We wait for the day when that friend has turned toward other things. No longer weighed down with the leaden coat of grief, and back to everyday anxieties: what to make for dinner, or what to do about jury duty.

  I’m certainly not that person yet. After some good days, some good weeks really, I see a surprising feature on my skin as I step out of the shower. A constellation of pink and crimson welts. The band stretches from the middle of my chest, beneath the right nipple, around to the center of my backbone. It looks as if someone has taken a cigarette and burned me with it, strategically, to punish my nerve endings. The band is remarkably ugly, and I can’t tell what’s worse, the growing pain of the sores, or the way the sores make me feel about my body. There’s been no warning for this, no headache or fever, no tingling or burning.
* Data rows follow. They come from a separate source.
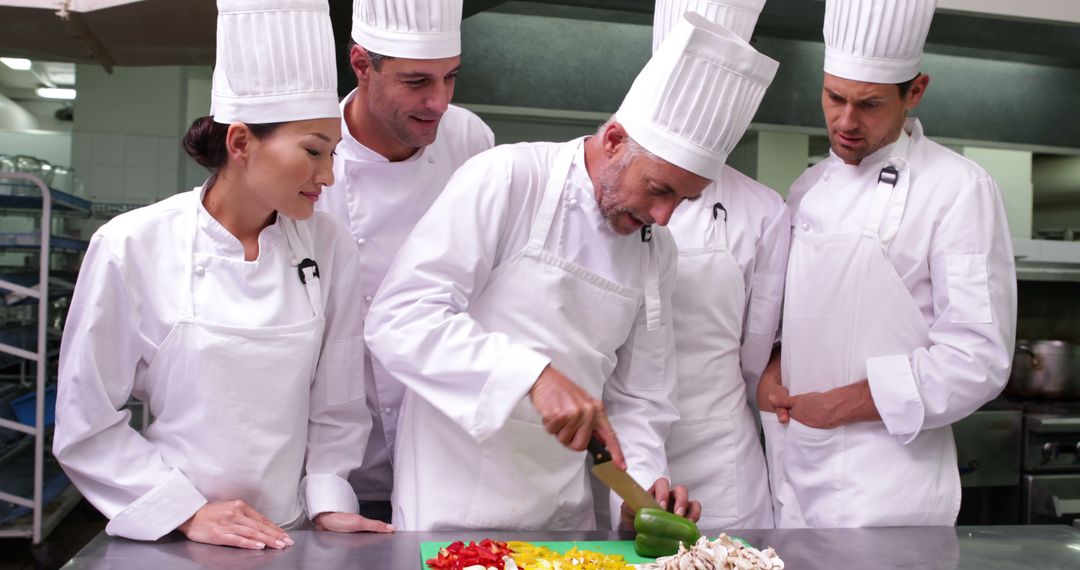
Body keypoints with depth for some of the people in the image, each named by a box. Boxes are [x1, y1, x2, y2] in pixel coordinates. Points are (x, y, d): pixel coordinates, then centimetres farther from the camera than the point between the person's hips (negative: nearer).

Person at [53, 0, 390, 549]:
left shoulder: (327, 243, -5)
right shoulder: (133, 246, -12)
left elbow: (336, 403, 3)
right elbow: (86, 424, -7)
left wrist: (327, 500, -4)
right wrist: (188, 511, -11)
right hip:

It looks as if a war has played out on my skin. The inside of me rising against the outside. The sores weep. I thought I was doing so well, and now I see what I really am underneath it all: lost dog, wild and yowling, walking farther and farther into the woods.

  “Look,” I say to M an hour later. We’re standing in the living room. At Roger and Jill’s next door, someone is working a power saw. A mist of ripped wood is clouding the view beyond the fence. The sky looks like rain. I pull up my shirt to show him my torso.

  “Ouch,” he says, wincing. “Sweetheart. Ouch.” He reaches out with his hand to touch—I know he wants to make it better—before he pulls back. “I’m sorry. What is it?”